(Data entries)
★ ★ ★
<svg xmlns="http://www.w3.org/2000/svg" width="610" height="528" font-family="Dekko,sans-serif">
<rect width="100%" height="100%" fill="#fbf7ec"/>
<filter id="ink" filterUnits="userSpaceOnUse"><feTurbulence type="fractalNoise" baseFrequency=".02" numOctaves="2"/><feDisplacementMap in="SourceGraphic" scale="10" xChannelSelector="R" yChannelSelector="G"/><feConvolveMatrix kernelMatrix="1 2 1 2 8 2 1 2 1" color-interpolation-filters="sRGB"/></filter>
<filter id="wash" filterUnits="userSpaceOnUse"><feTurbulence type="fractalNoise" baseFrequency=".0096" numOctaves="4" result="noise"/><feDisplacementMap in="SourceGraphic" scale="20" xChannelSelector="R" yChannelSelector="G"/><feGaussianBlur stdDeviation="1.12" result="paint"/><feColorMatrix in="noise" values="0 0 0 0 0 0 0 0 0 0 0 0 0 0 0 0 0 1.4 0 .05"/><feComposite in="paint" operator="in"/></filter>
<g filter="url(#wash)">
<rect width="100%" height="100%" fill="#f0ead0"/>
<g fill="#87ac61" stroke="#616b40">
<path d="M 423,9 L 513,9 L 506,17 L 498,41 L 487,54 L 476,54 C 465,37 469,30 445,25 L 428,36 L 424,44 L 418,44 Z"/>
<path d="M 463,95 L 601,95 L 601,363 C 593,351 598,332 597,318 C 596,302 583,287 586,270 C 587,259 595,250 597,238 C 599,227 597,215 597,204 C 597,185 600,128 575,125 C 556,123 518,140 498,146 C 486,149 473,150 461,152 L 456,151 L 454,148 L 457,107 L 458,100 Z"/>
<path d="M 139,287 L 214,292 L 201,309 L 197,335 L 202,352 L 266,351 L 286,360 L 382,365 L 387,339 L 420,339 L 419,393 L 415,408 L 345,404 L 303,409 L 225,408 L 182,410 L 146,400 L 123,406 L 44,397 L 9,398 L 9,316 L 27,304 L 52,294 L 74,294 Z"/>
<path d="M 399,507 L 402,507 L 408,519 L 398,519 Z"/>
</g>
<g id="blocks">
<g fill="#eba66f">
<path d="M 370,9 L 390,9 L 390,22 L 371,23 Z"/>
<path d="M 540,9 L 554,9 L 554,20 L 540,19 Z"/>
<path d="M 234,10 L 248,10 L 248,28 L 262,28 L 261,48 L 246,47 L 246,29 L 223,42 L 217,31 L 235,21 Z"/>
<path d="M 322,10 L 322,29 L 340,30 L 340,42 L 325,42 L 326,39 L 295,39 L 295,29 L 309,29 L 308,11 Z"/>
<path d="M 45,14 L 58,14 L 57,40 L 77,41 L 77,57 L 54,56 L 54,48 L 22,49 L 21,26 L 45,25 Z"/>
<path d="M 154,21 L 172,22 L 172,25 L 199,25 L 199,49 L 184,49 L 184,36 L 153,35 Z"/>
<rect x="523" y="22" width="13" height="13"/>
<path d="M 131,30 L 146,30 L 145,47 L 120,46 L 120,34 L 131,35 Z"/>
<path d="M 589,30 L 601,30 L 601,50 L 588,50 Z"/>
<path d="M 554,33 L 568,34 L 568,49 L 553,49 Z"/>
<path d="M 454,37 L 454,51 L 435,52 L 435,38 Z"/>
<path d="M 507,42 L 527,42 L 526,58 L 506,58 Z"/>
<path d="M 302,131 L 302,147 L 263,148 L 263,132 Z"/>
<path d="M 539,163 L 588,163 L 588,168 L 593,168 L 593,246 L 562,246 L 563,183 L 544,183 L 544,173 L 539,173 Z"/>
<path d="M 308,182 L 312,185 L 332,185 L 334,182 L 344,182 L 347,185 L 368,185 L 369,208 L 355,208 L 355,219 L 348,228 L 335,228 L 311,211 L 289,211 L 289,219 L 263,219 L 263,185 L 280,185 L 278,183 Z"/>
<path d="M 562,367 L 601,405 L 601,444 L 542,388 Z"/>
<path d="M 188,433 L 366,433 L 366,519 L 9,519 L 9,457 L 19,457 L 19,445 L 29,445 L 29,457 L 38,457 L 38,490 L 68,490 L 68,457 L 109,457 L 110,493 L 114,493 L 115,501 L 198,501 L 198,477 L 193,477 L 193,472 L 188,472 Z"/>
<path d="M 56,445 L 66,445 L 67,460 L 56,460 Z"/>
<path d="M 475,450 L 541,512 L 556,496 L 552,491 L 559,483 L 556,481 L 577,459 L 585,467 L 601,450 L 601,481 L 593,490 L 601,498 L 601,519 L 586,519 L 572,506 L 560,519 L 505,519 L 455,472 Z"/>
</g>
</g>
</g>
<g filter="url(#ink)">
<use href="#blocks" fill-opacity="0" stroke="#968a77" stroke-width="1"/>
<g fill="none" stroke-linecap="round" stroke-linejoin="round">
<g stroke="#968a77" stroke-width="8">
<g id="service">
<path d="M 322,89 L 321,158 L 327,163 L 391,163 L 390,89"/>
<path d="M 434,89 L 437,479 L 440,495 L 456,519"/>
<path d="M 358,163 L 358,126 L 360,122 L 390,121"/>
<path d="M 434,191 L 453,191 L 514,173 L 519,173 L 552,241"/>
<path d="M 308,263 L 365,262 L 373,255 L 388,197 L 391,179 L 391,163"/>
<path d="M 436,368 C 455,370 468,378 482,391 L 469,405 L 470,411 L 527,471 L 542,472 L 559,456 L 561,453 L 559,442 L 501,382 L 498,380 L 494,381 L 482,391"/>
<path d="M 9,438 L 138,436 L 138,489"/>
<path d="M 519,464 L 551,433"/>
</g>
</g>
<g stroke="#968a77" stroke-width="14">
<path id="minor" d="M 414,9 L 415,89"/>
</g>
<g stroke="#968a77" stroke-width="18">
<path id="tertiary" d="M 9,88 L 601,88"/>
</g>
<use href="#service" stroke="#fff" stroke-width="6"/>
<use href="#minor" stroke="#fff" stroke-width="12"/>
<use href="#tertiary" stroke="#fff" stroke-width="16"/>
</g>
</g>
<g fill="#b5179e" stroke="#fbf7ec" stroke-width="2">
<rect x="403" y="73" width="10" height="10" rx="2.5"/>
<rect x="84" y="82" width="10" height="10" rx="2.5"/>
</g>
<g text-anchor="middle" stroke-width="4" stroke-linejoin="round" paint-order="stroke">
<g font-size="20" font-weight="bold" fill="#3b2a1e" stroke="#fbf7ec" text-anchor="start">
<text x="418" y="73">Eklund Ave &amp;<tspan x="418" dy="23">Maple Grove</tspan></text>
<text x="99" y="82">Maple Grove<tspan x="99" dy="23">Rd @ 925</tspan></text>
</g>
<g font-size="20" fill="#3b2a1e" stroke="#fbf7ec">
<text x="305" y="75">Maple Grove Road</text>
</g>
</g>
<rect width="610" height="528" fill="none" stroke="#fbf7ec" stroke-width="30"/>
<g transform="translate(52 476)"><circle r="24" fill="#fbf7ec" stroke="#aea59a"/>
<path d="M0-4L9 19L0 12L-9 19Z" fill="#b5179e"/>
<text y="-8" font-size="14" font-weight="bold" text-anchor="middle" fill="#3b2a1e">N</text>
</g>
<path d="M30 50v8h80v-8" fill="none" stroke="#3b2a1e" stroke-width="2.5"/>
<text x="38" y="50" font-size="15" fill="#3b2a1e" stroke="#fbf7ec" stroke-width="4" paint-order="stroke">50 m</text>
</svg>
★ ★ ★
**What you will do**
Reproduce all of the records exactly.

**Result of the task**
<svg xmlns="http://www.w3.org/2000/svg" width="610" height="528" font-family="Dekko,sans-serif">
<rect width="100%" height="100%" fill="#fbf7ec"/>
<filter id="ink" filterUnits="userSpaceOnUse"><feTurbulence type="fractalNoise" baseFrequency=".02" numOctaves="2"/><feDisplacementMap in="SourceGraphic" scale="10" xChannelSelector="R" yChannelSelector="G"/><feConvolveMatrix kernelMatrix="1 2 1 2 8 2 1 2 1" color-interpolation-filters="sRGB"/></filter>
<filter id="wash" filterUnits="userSpaceOnUse"><feTurbulence type="fractalNoise" baseFrequency=".0096" numOctaves="4" result="noise"/><feDisplacementMap in="SourceGraphic" scale="20" xChannelSelector="R" yChannelSelector="G"/><feGaussianBlur stdDeviation="1.12" result="paint"/><feColorMatrix in="noise" values="0 0 0 0 0 0 0 0 0 0 0 0 0 0 0 0 0 1.4 0 .05"/><feComposite in="paint" operator="in"/></filter>
<g filter="url(#wash)">
<rect width="100%" height="100%" fill="#f0ead0"/>
<g fill="#87ac61" stroke="#616b40">
<path d="M 423,9 L 513,9 L 506,17 L 498,41 L 487,54 L 476,54 C 465,37 469,30 445,25 L 428,36 L 424,44 L 418,44 Z"/>
<path d="M 463,95 L 601,95 L 601,363 C 593,351 598,332 597,318 C 596,302 583,287 586,270 C 587,259 595,250 597,238 C 599,227 597,215 597,204 C 597,185 600,128 575,125 C 556,123 518,140 498,146 C 486,149 473,150 461,152 L 456,151 L 454,148 L 457,107 L 458,100 Z"/>
<path d="M 139,287 L 214,292 L 201,309 L 197,335 L 202,352 L 266,351 L 286,360 L 382,365 L 387,339 L 420,339 L 419,393 L 415,408 L 345,404 L 303,409 L 225,408 L 182,410 L 146,400 L 123,406 L 44,397 L 9,398 L 9,316 L 27,304 L 52,294 L 74,294 Z"/>
<path d="M 399,507 L 402,507 L 408,519 L 398,519 Z"/>
</g>
<g id="blocks">
<g fill="#eba66f">
<path d="M 370,9 L 390,9 L 390,22 L 371,23 Z"/>
<path d="M 540,9 L 554,9 L 554,20 L 540,19 Z"/>
<path d="M 234,10 L 248,10 L 248,28 L 262,28 L 261,48 L 246,47 L 246,29 L 223,42 L 217,31 L 235,21 Z"/>
<path d="M 322,10 L 322,29 L 340,30 L 340,42 L 325,42 L 326,39 L 295,39 L 295,29 L 309,29 L 308,11 Z"/>
<path d="M 45,14 L 58,14 L 57,40 L 77,41 L 77,57 L 54,56 L 54,48 L 22,49 L 21,26 L 45,25 Z"/>
<path d="M 154,21 L 172,22 L 172,25 L 199,25 L 199,49 L 184,49 L 184,36 L 153,35 Z"/>
<rect x="523" y="22" width="13" height="13"/>
<path d="M 131,30 L 146,30 L 145,47 L 120,46 L 120,34 L 131,35 Z"/>
<path d="M 589,30 L 601,30 L 601,50 L 588,50 Z"/>
<path d="M 554,33 L 568,34 L 568,49 L 553,49 Z"/>
<path d="M 454,37 L 454,51 L 435,52 L 435,38 Z"/>
<path d="M 507,42 L 527,42 L 526,58 L 506,58 Z"/>
<path d="M 302,131 L 302,147 L 263,148 L 263,132 Z"/>
<path d="M 539,163 L 588,163 L 588,168 L 593,168 L 593,246 L 562,246 L 563,183 L 544,183 L 544,173 L 539,173 Z"/>
<path d="M 308,182 L 312,185 L 332,185 L 334,182 L 344,182 L 347,185 L 368,185 L 369,208 L 355,208 L 355,219 L 348,228 L 335,228 L 311,211 L 289,211 L 289,219 L 263,219 L 263,185 L 280,185 L 278,183 Z"/>
<path d="M 562,367 L 601,405 L 601,444 L 542,388 Z"/>
<path d="M 188,433 L 366,433 L 366,519 L 9,519 L 9,457 L 19,457 L 19,445 L 29,445 L 29,457 L 38,457 L 38,490 L 68,490 L 68,457 L 109,457 L 110,493 L 114,493 L 115,501 L 198,501 L 198,477 L 193,477 L 193,472 L 188,472 Z"/>
<path d="M 56,445 L 66,445 L 67,460 L 56,460 Z"/>
<path d="M 475,450 L 541,512 L 556,496 L 552,491 L 559,483 L 556,481 L 577,459 L 585,467 L 601,450 L 601,481 L 593,490 L 601,498 L 601,519 L 586,519 L 572,506 L 560,519 L 505,519 L 455,472 Z"/>
</g>
</g>
</g>
<g filter="url(#ink)">
<use href="#blocks" fill-opacity="0" stroke="#968a77" stroke-width="1"/>
<g fill="none" stroke-linecap="round" stroke-linejoin="round">
<g stroke="#968a77" stroke-width="8">
<g id="service">
<path d="M 322,89 L 321,158 L 327,163 L 391,163 L 390,89"/>
<path d="M 434,89 L 437,479 L 440,495 L 456,519"/>
<path d="M 358,163 L 358,126 L 360,122 L 390,121"/>
<path d="M 434,191 L 453,191 L 514,173 L 519,173 L 552,241"/>
<path d="M 308,263 L 365,262 L 373,255 L 388,197 L 391,179 L 391,163"/>
<path d="M 436,368 C 455,370 468,378 482,391 L 469,405 L 470,411 L 527,471 L 542,472 L 559,456 L 561,453 L 559,442 L 501,382 L 498,380 L 494,381 L 482,391"/>
<path d="M 9,438 L 138,436 L 138,489"/>
<path d="M 519,464 L 551,433"/>
</g>
</g>
<g stroke="#968a77" stroke-width="14">
<path id="minor" d="M 414,9 L 415,89"/>
</g>
<g stroke="#968a77" stroke-width="18">
<path id="tertiary" d="M 9,88 L 601,88"/>
</g>
<use href="#service" stroke="#fff" stroke-width="6"/>
<use href="#minor" stroke="#fff" stroke-width="12"/>
<use href="#tertiary" stroke="#fff" stroke-width="16"/>
</g>
</g>
<g fill="#b5179e" stroke="#fbf7ec" stroke-width="2">
<rect x="403" y="73" width="10" height="10" rx="2.5"/>
<rect x="84" y="82" width="10" height="10" rx="2.5"/>
</g>
<g text-anchor="middle" stroke-width="4" stroke-linejoin="round" paint-order="stroke">
<g font-size="20" font-weight="bold" fill="#3b2a1e" stroke="#fbf7ec" text-anchor="start">
<text x="418" y="73">Eklund Ave &amp;<tspan x="418" dy="23">Maple Grove</tspan></text>
<text x="99" y="82">Maple Grove<tspan x="99" dy="23">Rd @ 925</tspan></text>
</g>
<g font-size="20" fill="#3b2a1e" stroke="#fbf7ec">
<text x="305" y="75">Maple Grove Road</text>
</g>
</g>
<rect width="610" height="528" fill="none" stroke="#fbf7ec" stroke-width="30"/>
<g transform="translate(52 476)"><circle r="24" fill="#fbf7ec" stroke="#aea59a"/>
<path d="M0-4L9 19L0 12L-9 19Z" fill="#b5179e"/>
<text y="-8" font-size="14" font-weight="bold" text-anchor="middle" fill="#3b2a1e">N</text>
</g>
<path d="M30 50v8h80v-8" fill="none" stroke="#3b2a1e" stroke-width="2.5"/>
<text x="38" y="50" font-size="15" fill="#3b2a1e" stroke="#fbf7ec" stroke-width="4" paint-order="stroke">50 m</text>
</svg>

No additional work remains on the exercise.